To access the entire letter as published in JCO, please visit the Media Center at the Biovest corporate website or visit the JCO website at: http://jco.ascopubs.org/content/early/2011/10/31/JCO.2011.38.6094.full.pdf+html?sid=c31d46b3-c61f-4036-8ae6-cb5fe5f6121a

As previously reported, Biovest has started the process of conducting BiovaxID pre-filing clinical meetings with Health Canada, the European Medicines Agency (EMA) and U.S. FDA with the first agency meeting to occur before year-end. Biovest intends to pursue any and all regulatory avenues to reach agreements for submissions of BiovaxID marketing applications at the earliest time point feasible.

About Biovest International, Inc.

Biovest International, Inc. is an emerging leader in the field of active personalized immunotherapies. In collaboration with the National Cancer Institute, Biovest has developed a patient-specific, cancer vaccine, BiovaxID^®, with three clinical trials completed, including a Phase III study, demonstrating evidence of safety and efficacy for the treatment of indolent follicular non-Hodgkin’s lymphoma.

Headquartered in Tampa, Florida with its bio-manufacturing facility based in Minneapolis, Minnesota, Biovest is publicly-traded on the OTCQB™ Market with the stock-ticker symbol “BVTI”, and is a majority-owned subsidiary of Accentia Biopharmaceuticals, Inc. (OTCQB: “ABPI”).

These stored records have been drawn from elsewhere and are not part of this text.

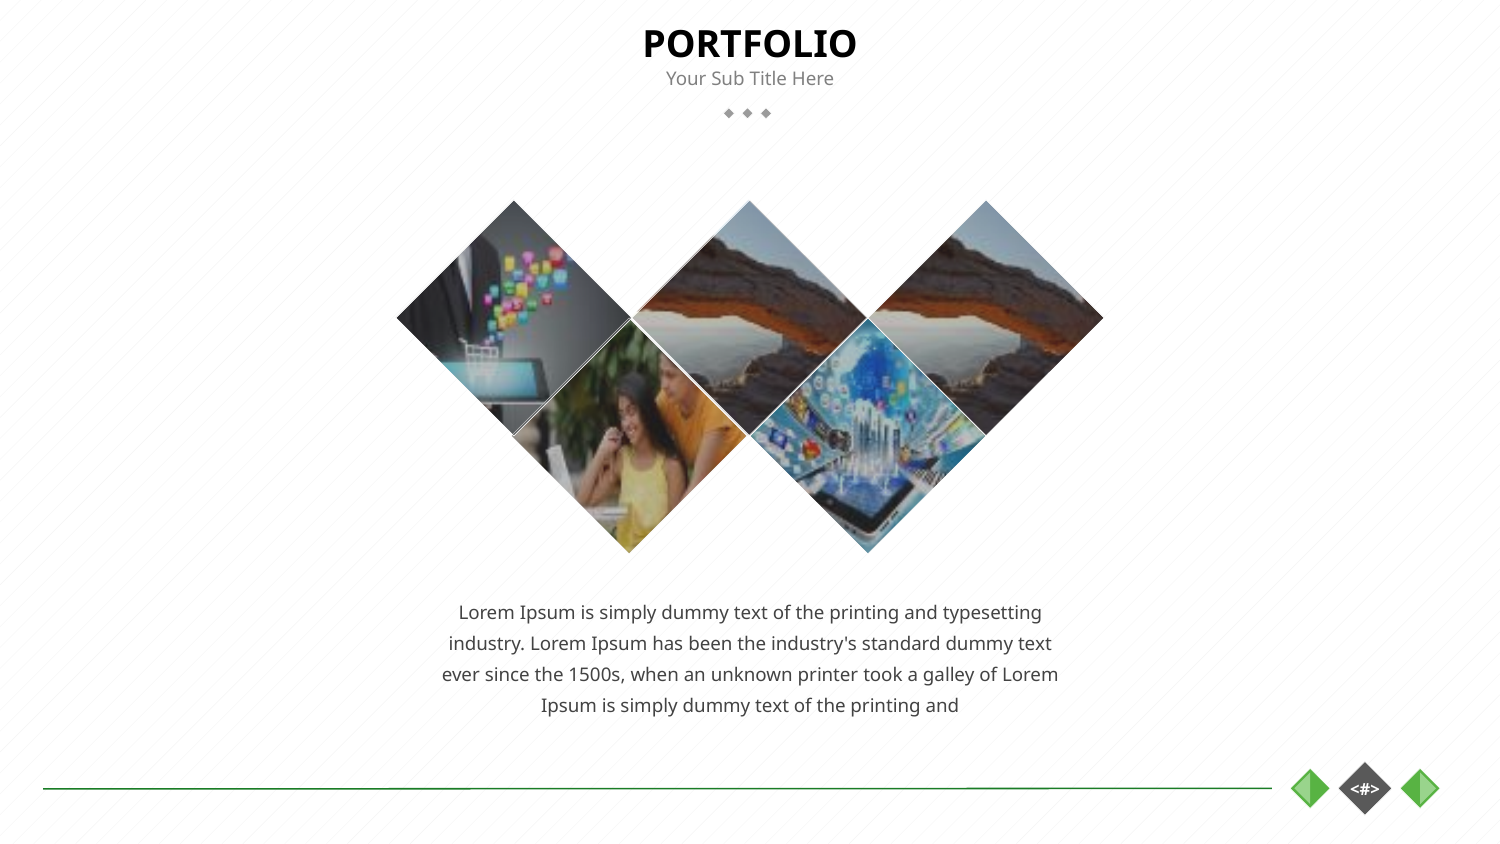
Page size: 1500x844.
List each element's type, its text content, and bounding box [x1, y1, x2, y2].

slide_number 14 [1333, 769, 1397, 808]
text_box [430, 234, 1070, 520]
title PORTFOLIO [112, 0, 1388, 85]
text_box Lorem Ipsum is simply dummy text of the printing and typesetting industry. Lorem Ipsum has been the industry's standard dummy text ever since the 1500s, when an unknown printer took a galley of Lorem Ipsum is simply dummy text of the printing and [426, 584, 1074, 724]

Biovest International, Inc. Corporate Contact:

Douglas Calder, Vice President, Strategic Planning & Capital Markets

Phone: (813) 864-2558 / Email: dwcalder@biovest.com

For further information, please visit: http://www.biovest.com

Forward-Looking Statements:

Statements in this release that are not strictly historical in nature constitute “forward-looking statements.” Such statements include, but are not limited to statements about BiovaxID^®, AutovaxID™, events occurring after dates hereof, and any other statements relating to products, product candidates, product development programs, the FDA or clinical study process including the commencement, process, or completion of clinical trials or the regulatory process. Such statements may include, without limitation, statements with respect to the Company’s plans, objectives, expectations and intentions, and other statements identified by words such as “may,” “could,” “would,” “should,” “believes,” “expects,” “anticipates,” “estimates,” “intends,” “plans,” or similar expressions. Such forward-looking statements involve known and unknown risks, uncertainties, and other factors that may cause the actual results of Biovest to be materially different from historical results or from any results expressed or implied by such forward-looking statements. These factors include, but are not limited to, risks and uncertainties related to the progress, timing, cost, and results of clinical trials and product development programs; difficulties or delays in obtaining regulatory approval for product candidates; competition from other pharmaceutical or biotechnology companies; and the additional risks discussed in filings with the Securities and Exchange Commission. All forward-looking statements are qualified in their entirety by this cautionary statement, and Biovest undertakes no obligation to revise or update this news release to reflect events or circumstances after the date hereof. The product names used in this statement are for identification purposes only. All trademarks and registered trademarks are the property of their respective owners.